Colombo is expected to first pay off its debt to China, which accounts for 52% of the island's bilateral debt, while two other creditors, Japan and India, will have to wait in line to get their money back
China unexpectedly said it had reached a preliminary agreement with the debt-ridden Sri Lankan government to “dispose” of accumulated debts to Beijing, which amount to 52% of the island’s total sovereign debt. The deal could mean that Colombo’s other creditors will now have to get in line to claim their money back.
A few days before the opening in Beijing of the Third International Forum on China’s Belt and Road Initiative, known as the New Silk Road, which will also be attended by Russian President Vladimir Putin on October 17-18, the Chinese Foreign Ministry announced that at the end of September, the state-owned Export-Import Bank of China gave the first green light to an agreement on restructuring Sri Lanka’s external debt. “At the end of September, EXIM Bank of China, as an official creditor, reached a preliminary agreement with Sri Lanka on the sale of China-linked debt,” ministry spokesman Wang Wenbin said, without elaborating.
The deal caught Japan and India, the South Asian island’s two other major creditors, by surprise.

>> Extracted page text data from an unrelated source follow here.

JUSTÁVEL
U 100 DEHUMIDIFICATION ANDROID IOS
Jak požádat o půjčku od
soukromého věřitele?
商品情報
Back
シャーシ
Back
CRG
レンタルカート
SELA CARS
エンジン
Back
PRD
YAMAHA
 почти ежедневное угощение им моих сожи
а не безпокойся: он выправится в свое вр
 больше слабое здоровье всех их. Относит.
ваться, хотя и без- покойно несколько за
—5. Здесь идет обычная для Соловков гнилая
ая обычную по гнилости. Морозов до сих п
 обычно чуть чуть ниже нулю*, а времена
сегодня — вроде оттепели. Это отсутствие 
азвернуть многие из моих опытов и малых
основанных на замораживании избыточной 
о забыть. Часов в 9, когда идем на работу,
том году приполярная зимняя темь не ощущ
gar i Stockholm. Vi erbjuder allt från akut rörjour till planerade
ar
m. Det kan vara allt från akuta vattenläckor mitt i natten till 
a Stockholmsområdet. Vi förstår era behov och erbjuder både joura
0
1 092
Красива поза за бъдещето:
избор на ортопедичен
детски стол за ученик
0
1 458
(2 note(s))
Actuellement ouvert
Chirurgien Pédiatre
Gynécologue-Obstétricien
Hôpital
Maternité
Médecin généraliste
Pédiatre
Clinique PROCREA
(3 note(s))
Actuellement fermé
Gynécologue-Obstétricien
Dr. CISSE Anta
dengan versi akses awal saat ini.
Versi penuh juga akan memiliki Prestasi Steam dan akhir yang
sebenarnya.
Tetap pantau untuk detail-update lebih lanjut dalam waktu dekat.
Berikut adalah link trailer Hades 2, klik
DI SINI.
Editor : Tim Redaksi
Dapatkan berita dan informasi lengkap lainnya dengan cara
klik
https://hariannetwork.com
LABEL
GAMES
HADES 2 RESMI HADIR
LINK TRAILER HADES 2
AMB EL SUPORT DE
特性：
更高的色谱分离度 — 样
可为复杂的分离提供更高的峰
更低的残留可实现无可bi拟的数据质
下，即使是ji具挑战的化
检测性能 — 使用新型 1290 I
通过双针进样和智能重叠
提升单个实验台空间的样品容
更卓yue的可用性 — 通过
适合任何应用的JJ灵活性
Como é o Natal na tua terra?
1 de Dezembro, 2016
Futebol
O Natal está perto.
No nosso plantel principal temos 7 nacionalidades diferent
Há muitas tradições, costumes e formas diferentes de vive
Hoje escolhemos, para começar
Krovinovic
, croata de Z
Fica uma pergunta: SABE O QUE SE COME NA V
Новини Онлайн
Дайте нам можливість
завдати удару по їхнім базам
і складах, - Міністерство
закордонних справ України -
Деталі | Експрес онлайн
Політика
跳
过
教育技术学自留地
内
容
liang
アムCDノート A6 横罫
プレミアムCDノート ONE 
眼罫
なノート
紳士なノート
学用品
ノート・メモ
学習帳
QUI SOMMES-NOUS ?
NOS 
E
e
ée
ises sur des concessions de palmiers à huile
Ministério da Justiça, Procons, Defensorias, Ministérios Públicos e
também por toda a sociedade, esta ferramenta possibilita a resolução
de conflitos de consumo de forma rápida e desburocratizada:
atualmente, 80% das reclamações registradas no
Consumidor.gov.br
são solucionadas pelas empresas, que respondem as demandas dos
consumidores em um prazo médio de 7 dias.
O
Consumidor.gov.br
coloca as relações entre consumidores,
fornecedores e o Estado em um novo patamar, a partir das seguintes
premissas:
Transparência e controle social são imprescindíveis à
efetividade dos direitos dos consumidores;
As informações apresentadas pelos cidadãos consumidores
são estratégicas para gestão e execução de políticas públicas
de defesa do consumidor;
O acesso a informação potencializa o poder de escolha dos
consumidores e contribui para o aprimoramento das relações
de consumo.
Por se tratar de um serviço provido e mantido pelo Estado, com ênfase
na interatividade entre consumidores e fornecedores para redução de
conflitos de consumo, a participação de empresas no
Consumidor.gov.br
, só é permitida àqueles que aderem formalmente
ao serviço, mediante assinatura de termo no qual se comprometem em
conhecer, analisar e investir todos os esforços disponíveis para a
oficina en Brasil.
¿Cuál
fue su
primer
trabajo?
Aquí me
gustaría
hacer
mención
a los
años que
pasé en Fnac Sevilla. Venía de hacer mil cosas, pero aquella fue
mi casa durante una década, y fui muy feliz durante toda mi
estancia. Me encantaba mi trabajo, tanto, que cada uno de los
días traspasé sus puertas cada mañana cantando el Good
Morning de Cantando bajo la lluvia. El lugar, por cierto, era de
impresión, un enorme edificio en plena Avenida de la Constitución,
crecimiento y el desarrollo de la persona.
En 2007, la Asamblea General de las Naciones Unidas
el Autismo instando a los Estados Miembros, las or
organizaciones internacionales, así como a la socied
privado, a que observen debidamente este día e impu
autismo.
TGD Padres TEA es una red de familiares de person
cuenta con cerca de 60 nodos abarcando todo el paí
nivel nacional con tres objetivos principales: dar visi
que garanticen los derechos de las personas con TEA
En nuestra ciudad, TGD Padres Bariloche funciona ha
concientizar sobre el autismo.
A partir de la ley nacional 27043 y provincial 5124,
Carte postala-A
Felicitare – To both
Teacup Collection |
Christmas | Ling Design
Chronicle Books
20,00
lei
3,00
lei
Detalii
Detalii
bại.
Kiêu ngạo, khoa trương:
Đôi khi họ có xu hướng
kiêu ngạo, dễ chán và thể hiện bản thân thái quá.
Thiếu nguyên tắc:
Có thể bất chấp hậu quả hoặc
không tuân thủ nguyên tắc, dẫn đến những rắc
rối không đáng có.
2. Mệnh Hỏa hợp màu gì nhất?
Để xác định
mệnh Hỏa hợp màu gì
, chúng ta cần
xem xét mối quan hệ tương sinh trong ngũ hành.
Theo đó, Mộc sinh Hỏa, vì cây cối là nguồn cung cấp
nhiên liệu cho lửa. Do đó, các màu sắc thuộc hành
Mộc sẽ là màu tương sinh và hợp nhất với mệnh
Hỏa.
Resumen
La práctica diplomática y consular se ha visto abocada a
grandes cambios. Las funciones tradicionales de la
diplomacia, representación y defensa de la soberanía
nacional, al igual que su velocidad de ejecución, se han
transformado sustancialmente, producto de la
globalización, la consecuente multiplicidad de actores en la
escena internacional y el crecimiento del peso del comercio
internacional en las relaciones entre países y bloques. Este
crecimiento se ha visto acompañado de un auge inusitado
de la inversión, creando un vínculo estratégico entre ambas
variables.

Even the International Monetary Fund (IMF) was unaware of the top-secret negotiations between China and Sri Lanka. Peter Brewer, who heads Sri Lanka’s desk at the IMF, said he was “aware of the negotiations that the island’s financial authorities were having with its creditors, including Paris Club creditors, but he hadn’t a slightest idea that the agreement with the Chinese EXIM Bank has already been signed.” Brewer also emphasized that “before signing any debt restructuring agreement, the Fund very carefully reviews all financial agreements signed by the debtor state.”
This means China “set a trap” for the other two main creditor countries of Sri Lanka, primarily Japan and India, which, in the drafts of their respective agreements on the restructuring of Sri Lanka’s debts, categorically wanted to include a clause, according to which “the government of Sri Lanka will be strictly prohibited to first repay debts incurred to China.”
This announcement, of course, will not improve relations between China and Japan, which have been at loggerheads for months over the issue of the release of disinfected water from the former Fukushima nuclear power plant into the Pacific Ocean, or relations with India, China’s main economic rival in Asia and in the entire Global South.